Durante abertura da conferência da ONU sobre espécies migratórias, presidente e Marina Silva relacionam proteção ambiental à paz internacional
Em uma conferência dedicada à proteção de animais que cruzam continentes e oceanos, o debate ultrapassou as fronteiras da biodiversidade e chegou ao futuro da própria humanidade. Na abertura da 15ª Conferência das Partes da Convenção sobre Espécies Migratórias da ONU (COP15), realizada na noite de domingo (22), em Campo Grande (MS), lideranças brasileiras transformaram o palco ambiental em um chamado internacional pela paz, pelo respeito às regras globais e pelo fortalecimento do multilateralismo.
Durante a sessão especial do evento, o presidente Luiz Inácio Lula da Silva e a ministra do Meio Ambiente e Mudança do Clima, Marina Silva, alertaram para o aumento das tensões geopolíticas e defenderam a união entre os países como condição essencial para proteger não apenas a fauna silvestre, mas também a vida humana.
Embora a COP15 tenha como foco principal a conservação de espécies migratórias, o governo brasileiro — anfitrião do encontro — destacou que a proteção ambiental depende diretamente da estabilidade internacional e do respeito às normas globais.
“Esta COP15 ocorre em um momento de grandes tensões geopolíticas. Ações unilaterais, atentados à soberania e execuções sumárias estão se tornando a regra.
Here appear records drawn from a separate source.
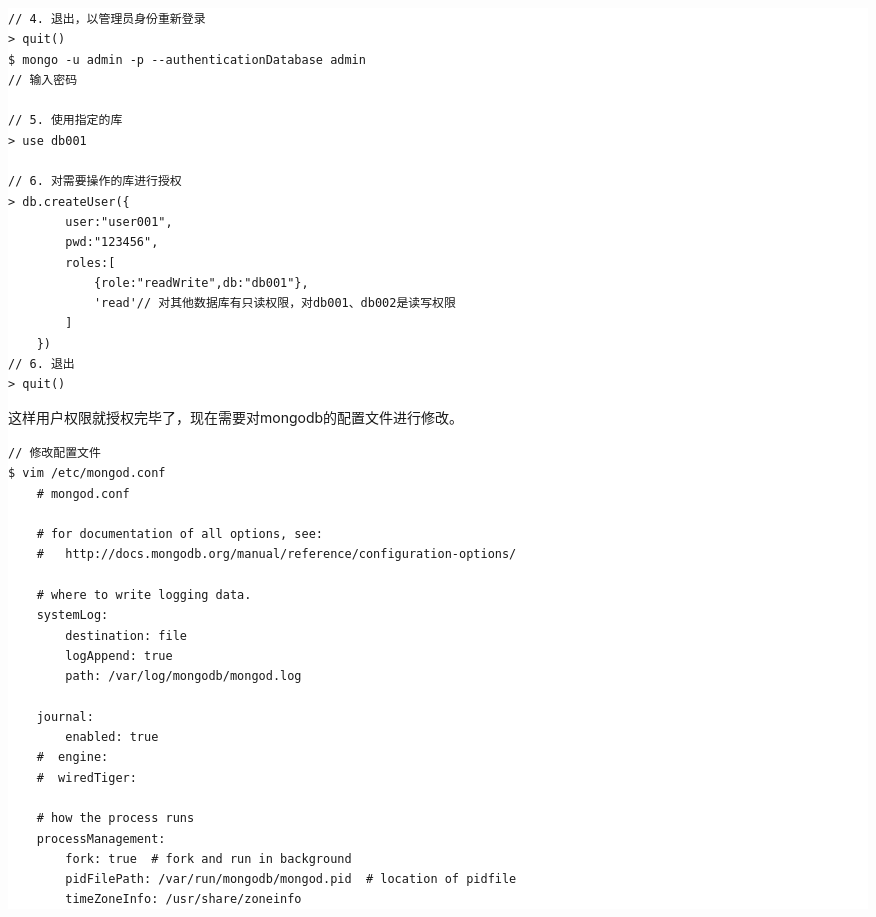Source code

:     // 4. 退出，以管理员身份重新登录
    > quit()
    $ mongo -u admin -p --authenticationDatabase admin
    // 输入密码

    // 5. 使用指定的库
    > use db001

    // 6. 对需要操作的库进行授权
    > db.createUser({
            user:"user001",
            pwd:"123456",
            roles:[
                {role:"readWrite",db:"db001"},
                'read'// 对其他数据库有只读权限，对db001、db002是读写权限
            ]
        })
    // 6. 退出
    > quit()

这样用户权限就授权完毕了，现在需要对mongodb的配置文件进行修改。

    // 修改配置文件
    $ vim /etc/mongod.conf
        # mongod.conf

        # for documentation of all options, see:
        #   http://docs.mongodb.org/manual/reference/configuration-options/

        # where to write logging data.
        systemLog:
            destination: file
            logAppend: true
            path: /var/log/mongodb/mongod.log

        journal:
            enabled: true
        #  engine:
        #  wiredTiger:

        # how the process runs
        processManagement:
            fork: true  # fork and run in background
            pidFilePath: /var/run/mongodb/mongod.pid  # location of pidfile
            timeZoneInfo: /usr/share/zoneinfo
Um mundo sem regras é um mundo inseguro, onde qualquer um pode ser a próxima vítima”, afirmou Lula em seu discurso.
O presidente também defendeu o fortalecimento das instituições multilaterais e criticou a escalada de conflitos internacionais. Segundo ele, políticas baseadas em cooperação devem substituir discursos de ódio e isolamento.
“No lugar de muros e discursos de ódio, precisamos de políticas de acolhimento e de um multilateralismo forte e renovado”, disse.
Lula ressaltou ainda o papel histórico da Organização das Nações Unidas (ONU) na prevenção de crises globais, citando avanços como a recomposição da camada de ozônio, a proibição de armas químicas e biológicas e a erradicação da varíola. Apesar disso, avaliou que o Conselho de Segurança tem sido omisso diante dos conflitos atuais.
A ministra Marina Silva, que discursou antes do presidente, reforçou a relação entre preservação ambiental e cooperação internacional, destacando que todas as formas de vida estão interligadas.
“Em um contexto geopolítico tão desafiador como o atual, as guerras, sejam elas bélicas ou tarifárias, minam a disposição para a cooperação e cauterizam os sentimentos de solidariedade”, afirmou.
Segundo ela, a natureza demonstra que fronteiras políticas não limitam os ciclos da vida, e que a cooperação internacional é essencial para enfrentar desafios globais.
“Façamos desta COP15 um verdadeiro momento de defesa do multilateralismo, a única forma de resolvermos os nossos problemas”, declarou.
Os discursos não citaram diretamente países ou líderes estrangeiros, embora o presidente já tivesse criticado, no dia anterior, a escalada de guerras e o desrespeito às leis internacionais de proteção à soberania nacional.
Medidas ambientais anunciadas
Durante a conferência, o governo federal também anunciou novas ações voltadas à proteção ambiental, com foco nos biomas Pantanal e Cerrado. As medidas incluem a ampliação de unidades de conservação existentes e a criação de uma nova área protegida no Norte de Minas Gerais, totalizando mais de 174 mil hectares sob proteção.
No Pantanal mato-grossense, duas unidades federais foram ampliadas. A Estação Ecológica Taiamã passou de 11.554 para 68.502 hectares, enquanto o Parque Nacional do Pantanal Matogrossense teve sua área expandida de 135.922 para 183.182 hectares.
As áreas são consideradas estratégicas para a preservação de zonas alagadas e habitats de espécies ameaçadas, como onça-pintada, tatu-canastra, ariranha e cervo-do-pantanal, além de funcionarem como berçários naturais importantes para a pesca na bacia do Rio Paraguai.
Segundo o governo, a ampliação também deve gerar impactos econômicos positivos, fortalecendo o turismo de natureza, a pesca sustentável e a arrecadação municipal por meio do ICMS ecológico, além de ampliar ações de prevenção e combate a incêndios florestais.
A COP15 segue até o dia 29 de março em Campo Grande, reunindo delegações internacionais para discutir políticas globais de conservação da biodiversidade e cooperação ambiental entre países.